> _TASK REQUIREMENTS_: In the data that follows, count every line holding the string "down" and give the count alone.

> _DATA IN THIS EXERCISE_:

Segment Open

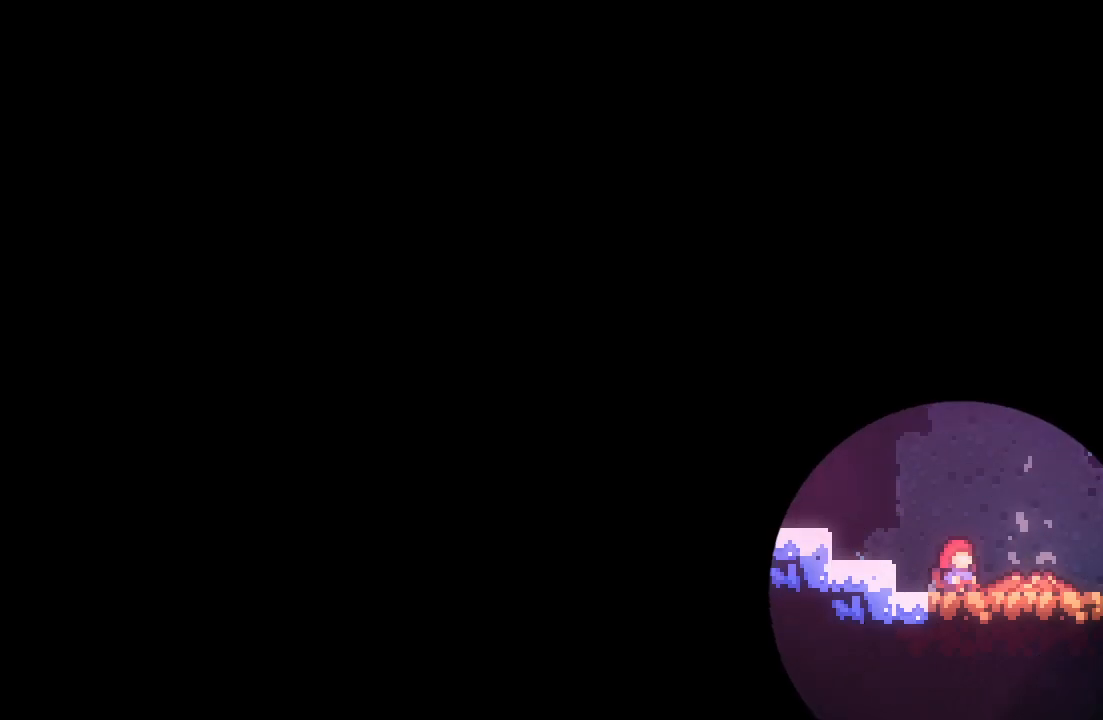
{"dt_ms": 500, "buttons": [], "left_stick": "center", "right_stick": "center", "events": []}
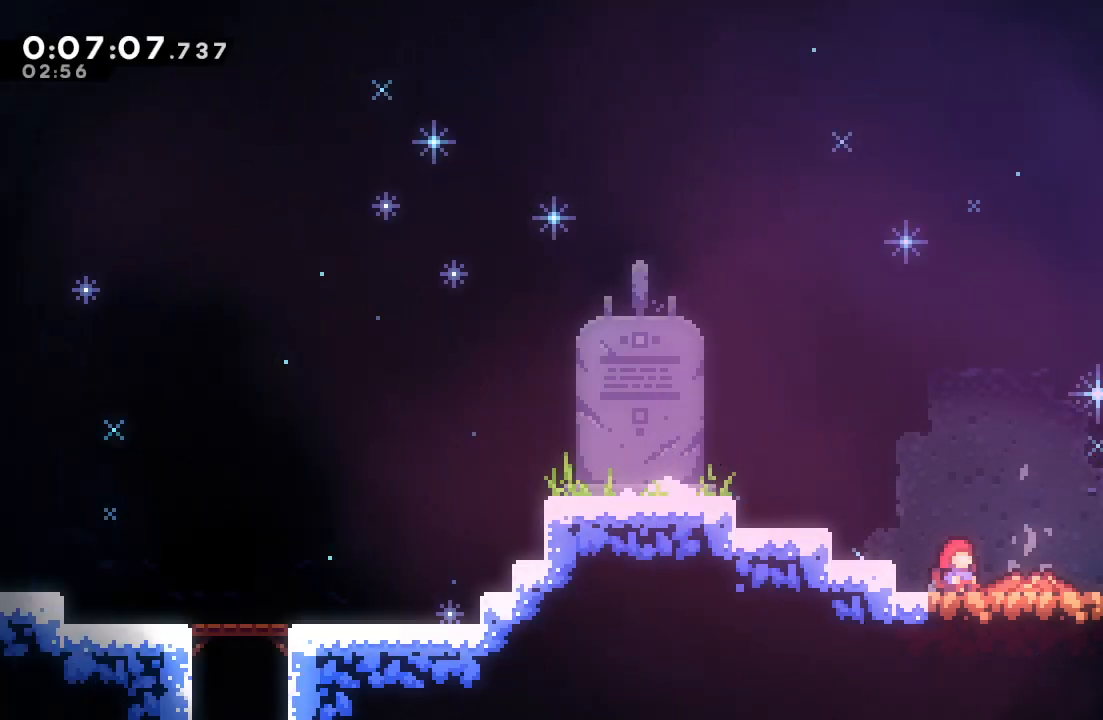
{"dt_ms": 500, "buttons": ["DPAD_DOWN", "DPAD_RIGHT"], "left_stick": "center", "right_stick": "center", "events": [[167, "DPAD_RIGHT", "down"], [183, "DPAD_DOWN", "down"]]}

Segment Closed
Segment Open

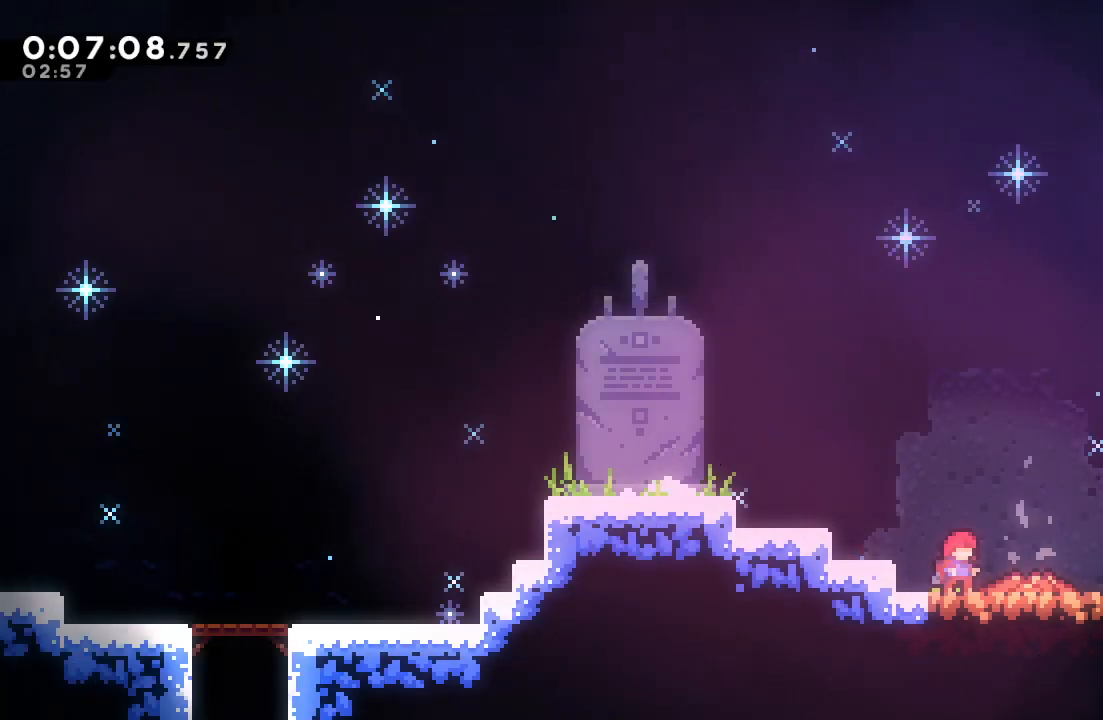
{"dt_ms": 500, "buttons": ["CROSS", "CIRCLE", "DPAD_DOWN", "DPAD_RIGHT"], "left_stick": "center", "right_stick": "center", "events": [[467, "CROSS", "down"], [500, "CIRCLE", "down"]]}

Segment Closed

> _ANSWER TO THIS PROBLEM_: 2